Michigan Wants to Make Big Oil Pay for Climate Change

https://www.profitableratecpm.com/f4ffsdxe?key=39b1ebce72f3758345b2155c98e6709c

First, according to the lawsuit, the fossil fuel industry has caused a widespread shift away from renewable energy that only makes sense in the context of anticompetitive collusion. As early as 1980, Exxon scientists had “internally modeled” that to avoid catastrophic climate change, fossil fuels would have to be abandoned. In a “competitive scenario,” they predicted, clean energy would reach a 50 percent share of the global energy market within 50 years. “A rational, self-interested, law-abiding company,” the Michigan complaint asserts, “would have used this knowledge to innovate and compete in the energy market.” Instead, Michigan claims, Exxon shared this proprietary information with its apparent competitors, both directly and via API, choosing to give up a massive business opportunity in exchange for what Michigan sees as a strategy of collusively restricting innovation to delay the inevitable energy transition. It’s as if, in the 1990s, Apple modeled internally that MP3 players were the next big thing, but instead of developing the iPod, Steve Jobs took the information to Sony and other competitors and worked together to collectively keep the market locked to CD players.

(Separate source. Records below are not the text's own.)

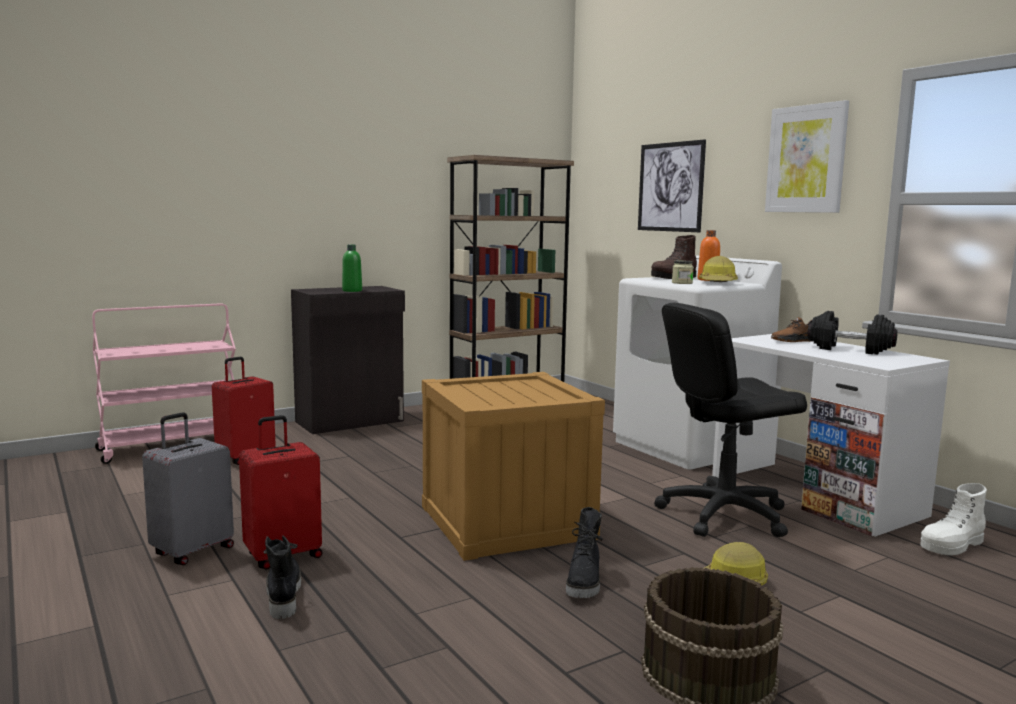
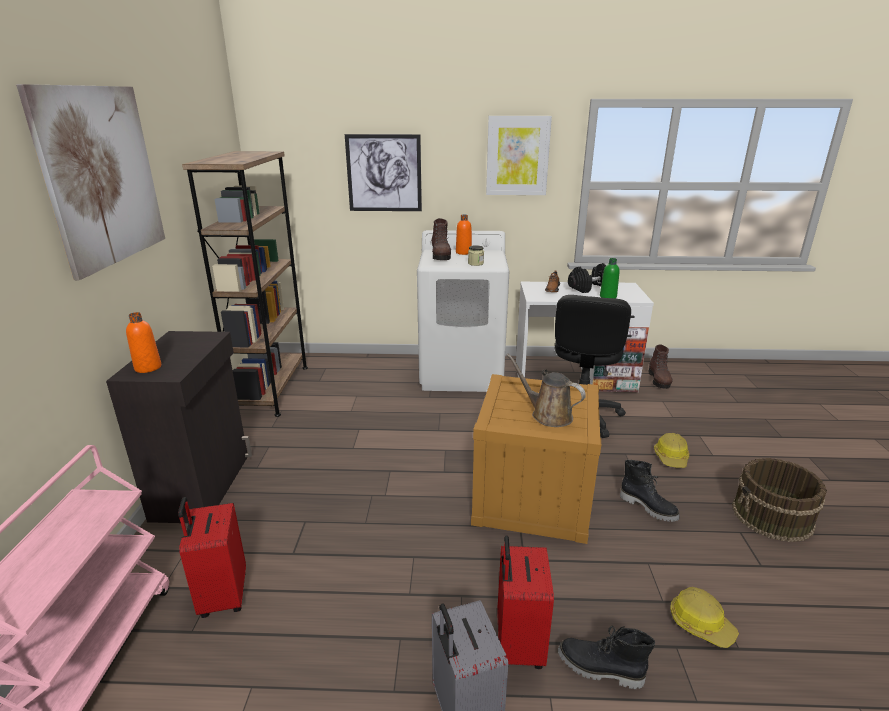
camera: 55 degrees left, 15 degrees up
(319, 290) = (148, 368): none -> orange bottle
(345, 148) = (102, 176): none -> picture
(352, 291) = (189, 354): green bottle -> green bottle (608, 297)
(499, 396) = (548, 415): none -> brown watering can
(718, 283) = (489, 257): hard hat -> hard hat (700, 623)
(952, 546) = (659, 380): white boot -> brown boot

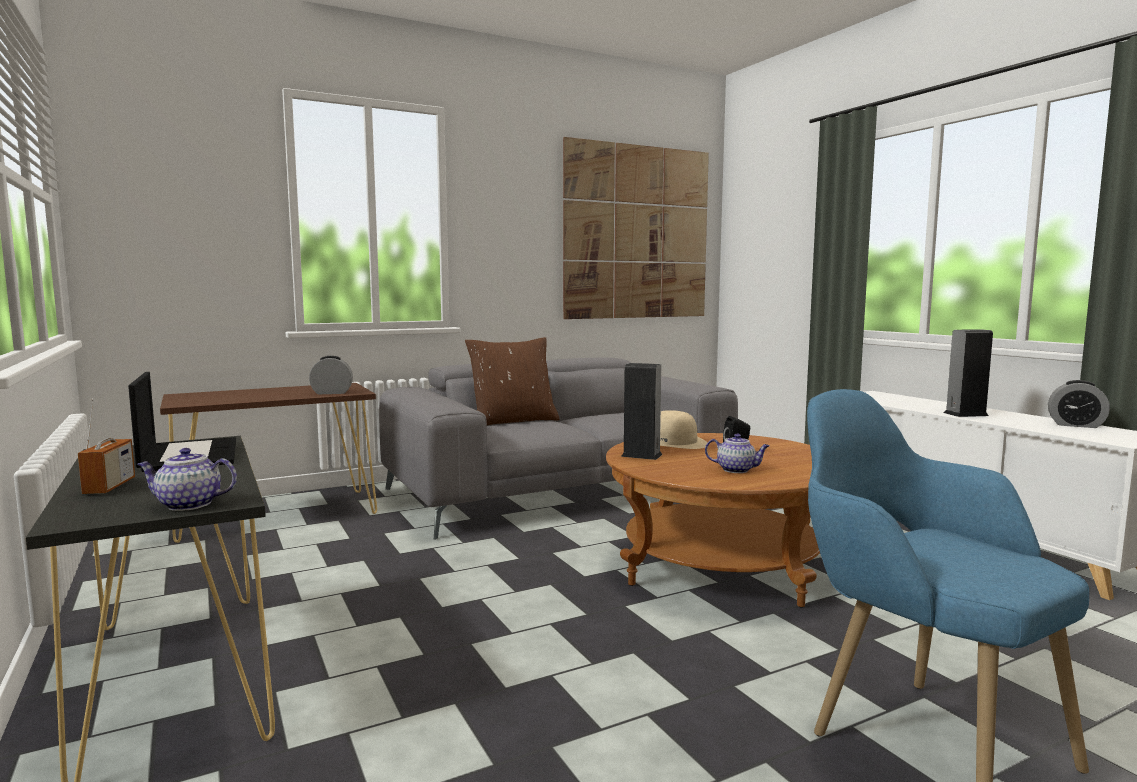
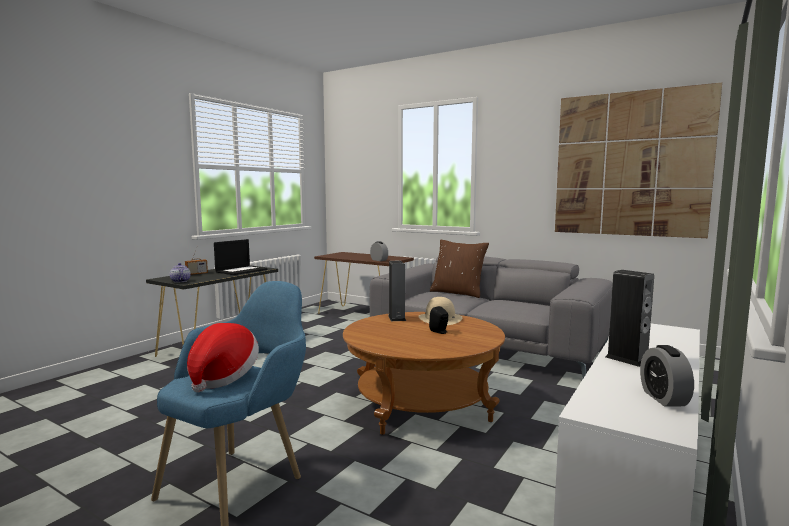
camera: 60 degrees right, 0 degrees up
(737, 470) = (390, 336): teapot -> none
(948, 559) = (222, 377): none -> hat

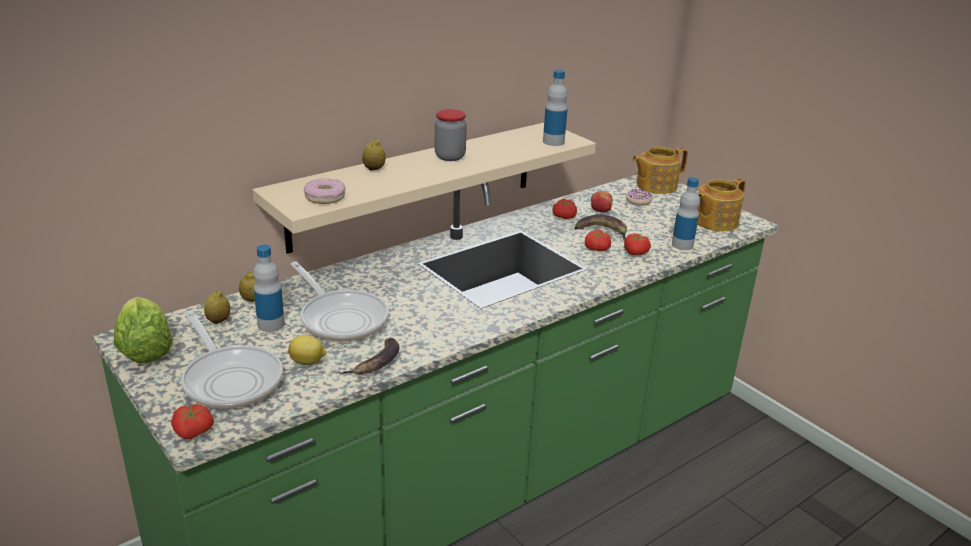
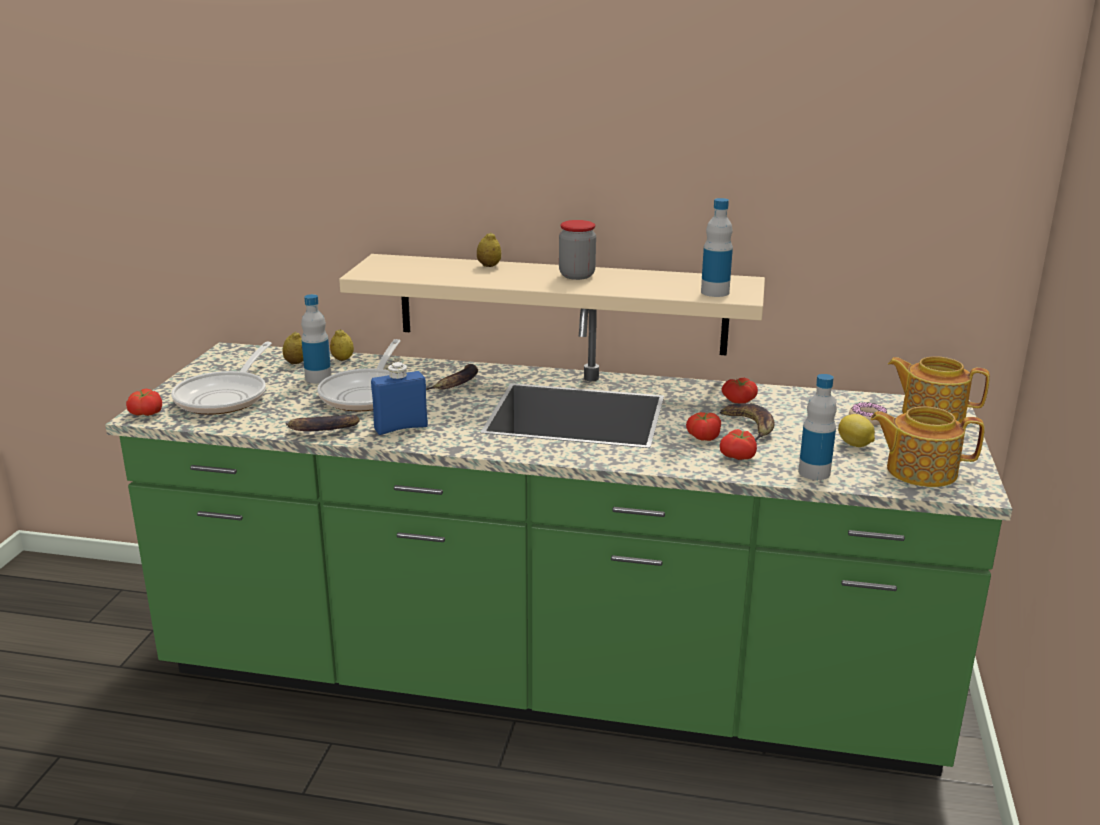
camera: 50 degrees right, 5 degrees down
(145, 350) = (223, 361): lettuce -> none
(308, 362) = (286, 409): lemon -> lemon (855, 445)
(325, 197) = (399, 272): donut -> none
(384, 280) = (456, 383): none -> banana
(425, 331) = (401, 427): none -> blue bottle
(600, 211) = (793, 411): apple -> none

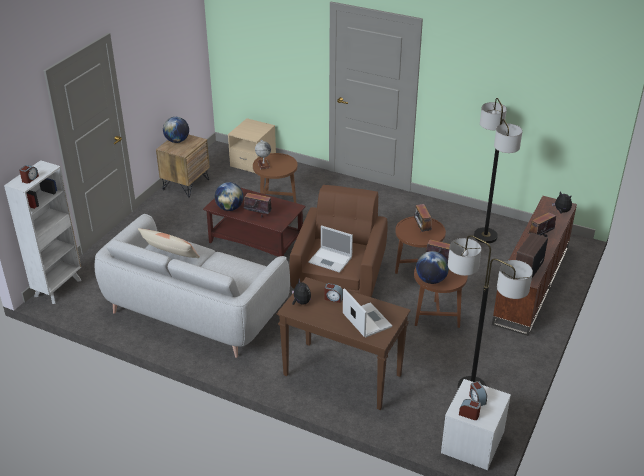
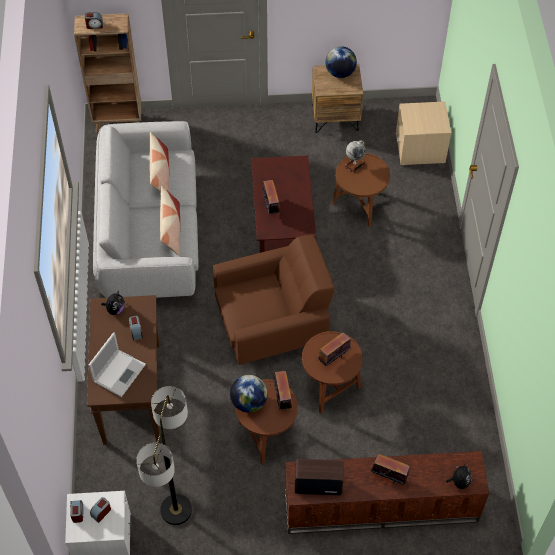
camera: 60 degrees right, 20 degrees up
(59, 287) = (118, 121): white bookcase -> brown bookcase
(229, 208) = (266, 178): globe -> none
(230, 267) = (171, 229): none -> pillow
(331, 260) = (243, 302): laptop -> none
(485, 236) = (441, 427): floor lamp -> none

The Michigan complaint goes on to claim that Big Oil has abused intellectual property rights to suppress the development and diffusion of clean energy technologies. Exxon, which invented the lithium battery and obtained other patents on electric batteries, and even developed the first hybrid electric vehicle, has relied on these technologies rather than pursuing them. Chevron has blocked the use of rechargeable nickel-metal hydride, or NiMH, batteries, another key electric vehicle technology, with capture-and-destroy tactics to acquire NiMH patents to restrict their use in cars. Stanford Ovshinsky, the inventor of NiMH batteries, explained that the technology was never commercialized because he “made the mistake of entering into a joint venture with an oil company” and that “it’s not a good idea to go into business with someone whose strategies would put you out of business, rather than growing the business.”

The industry has pursued similar strategies, Michigan says, to curb the growth of solar power. Oil companies could have led the solar revolution: indeed, in the early 1980s, they controlled about 70% of solar power sales in the United States, which represented 85% of global supply. Instead, companies like BP focused on acquiring patents on solar technology, then engaged in extensive patent infringement lawsuits to slow progress and commercialization of the technology, before ultimately closing factories, selling off assets, and exiting the solar business altogether.